Does anyone need to watch a show that is based upon setting mothers and daughters against one another in competition for men?  Could you even see this concept working if it were a father and son duo?

image Of course the more skimpy that these mothers dress, the more that their daughters express anxiety and in some cases shame.  The daughters feel that it is their time to shine and that their mothers are too old to dress sexy and go to the clubs.   Too make the dynamic even more interesting, the show seems to fixate on women that are single mothers.  This sends the message that their supposed wild ways, are what are keeping them from leading the lives that all “normal” women apparently aspire to.  Where is the picket fence, the dutiful husband and the minivan loaded with crafts? These women are wild and savage, and are therefore; counter to the image that we have constructed of the long suffering mother.

Since having a breast enlargement six years ago, Lisa has not been able to resist flashing even more flesh and asks her nan to sew her outfits smaller and smaller.

"I love bra tops, hot pants and fishnets. And of course they all have to be in neon colours."

Amber feels she is the only responsible one of the family, as her father is not around and her little sister loves her mum's look.

Amber says: "My friends get jealous that Mum is so cool, and are envious that when I am 18 she can take me clubbing. But if she carries on wearing those clothes, I wouldn't be seen dead with her."

This program is the perfect combination of slut shaming and ageism.  Mothers are not understood to be sexual beings and in fact, society expects women to give up that side of their identity the moment the umbilical cord is cut.  Good mothers do not pursue their personal desires; they exist to ferry their kids to various events, bake cookies and clean house.  If along the way they manage to teach their daughters the appropriateness of female submission, so much the better.

The media is about youth culture and because beauty as power is understood to be the sphere of women, as they age they become less and less relevant. Women are having plastic surgery at younger and younger ages to erase imaginary flaws.  When they are photographed, their images are constantly photo-shopped to remove any tell-tale signs of age.  A laugh line or a wrinkle is a sing against youth culture.  Aging gracefully is not encouraged and women are expected to fight the process every step of the way.

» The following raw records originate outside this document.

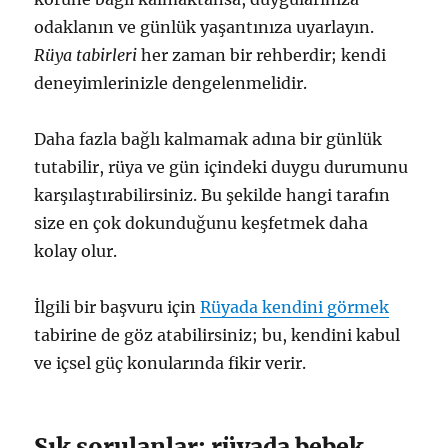
odaklanın ve günlük yaşantınıza uyarlayın.
Rüya tabirleri
her zaman bir rehberdir; kendi
deneyimlerinizle dengelenmelidir.
Daha fazla bağlı kalmamak adına bir günlük
tutabilir, rüya ve gün içindeki duygu durumunu
karşılaştırabilirsiniz. Bu şekilde hangi tarafın
size en çok dokunduğunu keşfetmek daha
kolay olur.
İlgili bir başvuru için
Rüyada kendini görmek
tabirine de göz atabilirsiniz; bu, kendini kabul
ve içsel güç konularında fikir verir.
Sık sorulanlar: rüyada bebek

The daughters on the show frequently state that their mothers are too old to act like this, or too old to dress like this.  How many times have you seen women wonder if they can wear their hair long after a certain age?  What is with the policing based on age?  Ageism often gets ignored, even though it is an issue that we will all eventually face.  When these daughters request that their mothers “act their age”, what they are suggesting, is that they become as invisible as all of the other mature women in our society.

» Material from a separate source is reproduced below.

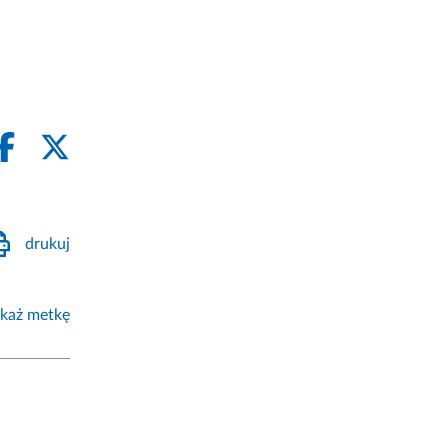
drukuj
każ metkę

There was a time when age would stand as something important because it meant that a person had lived experience that was considered valuable.  Today we create statements like 50 is the new 30, as though being 50 is something that we should be ashamed of.  The fact that we have behaviours or clothing that are appropriate by age, only guides the process from social relevance to invisibility. 

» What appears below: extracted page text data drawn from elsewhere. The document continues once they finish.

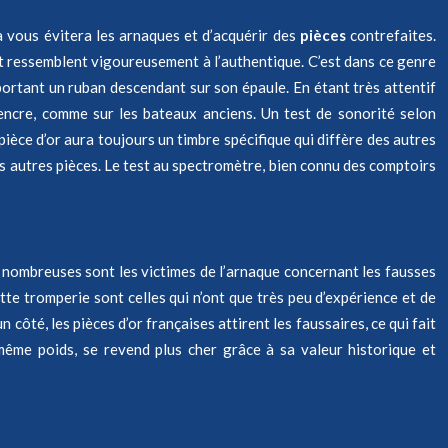
la vous évitera les arnaques et d’acquérir des
pièces
contrefaites.
 et ressemblent vigoureusement à l’authentique. C’est dans ce genre
e portant un ruban descendant sur son épaule. En étant très attentif
d’encre, comme sur les bateaux anciens. Un test de sonorité selon
 pièce d’or aura toujours un timbre spécifique qui diffère des autres
les autres pièces. Le test au spectromètre, bien connu des comptoirs
t, nombreuses sont les victimes de l’arnaque concernant les fausses
tte tromperie sont celles qui n’ont que très peu d’expérience et de
n côté, les pièces d’or françaises attirent les faussaires, ce qui fait
u même poids, se revend plus cher grâce à sa valeur historique et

This show is about judging women and normalizing behaviours that are ultimately “othering.”  We claim to prize individuality; however, the moment anyone decides that they are not content to be just another drone, we instantly move in to correct the assumption that that they have a right to ignore the rules of the game, which have been so carefully laid out.

No good can possibly come of this program because it once again encourages women to judge and demean one another.  Men continually point to the fact that women engage in this form of behaviour as proof that patriarchy is not the systemic force that womanists/feminists assert it to be.  Like all other social structures, patriarchy has long ago learned that the easiest way to police (read: rule), is to encourage  oppressed bodies to attack one another.  Though this program was created by a woman, its profits will go to a man because the media, like every other social organization is male run.  Just because you cannot see the strings, does not mean you are not watching a puppet show.